## TASK ITEM
Look through the entries below and return all lines including the word "right".

## MATERIAL SUPPLIED
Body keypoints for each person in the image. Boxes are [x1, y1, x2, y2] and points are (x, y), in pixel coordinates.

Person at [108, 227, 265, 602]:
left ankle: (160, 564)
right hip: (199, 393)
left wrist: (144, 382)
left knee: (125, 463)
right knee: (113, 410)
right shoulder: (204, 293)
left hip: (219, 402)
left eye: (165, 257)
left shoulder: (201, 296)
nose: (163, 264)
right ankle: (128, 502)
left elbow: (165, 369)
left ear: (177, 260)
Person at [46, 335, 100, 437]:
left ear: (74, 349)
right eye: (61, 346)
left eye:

...

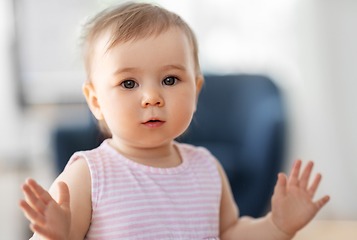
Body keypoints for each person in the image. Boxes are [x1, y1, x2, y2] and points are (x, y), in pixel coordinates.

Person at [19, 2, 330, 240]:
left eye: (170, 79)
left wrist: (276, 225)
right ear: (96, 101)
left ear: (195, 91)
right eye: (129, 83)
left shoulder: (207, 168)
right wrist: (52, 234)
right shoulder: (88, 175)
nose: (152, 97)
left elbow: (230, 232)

## TASK OUTPUT
right hip: (199, 393)
right knee: (113, 410)
right shoulder: (204, 293)
right ankle: (128, 502)
right eye: (61, 346)
right ear: (96, 101)
right eye: (129, 83)
right wrist: (52, 234)
right shoulder: (88, 175)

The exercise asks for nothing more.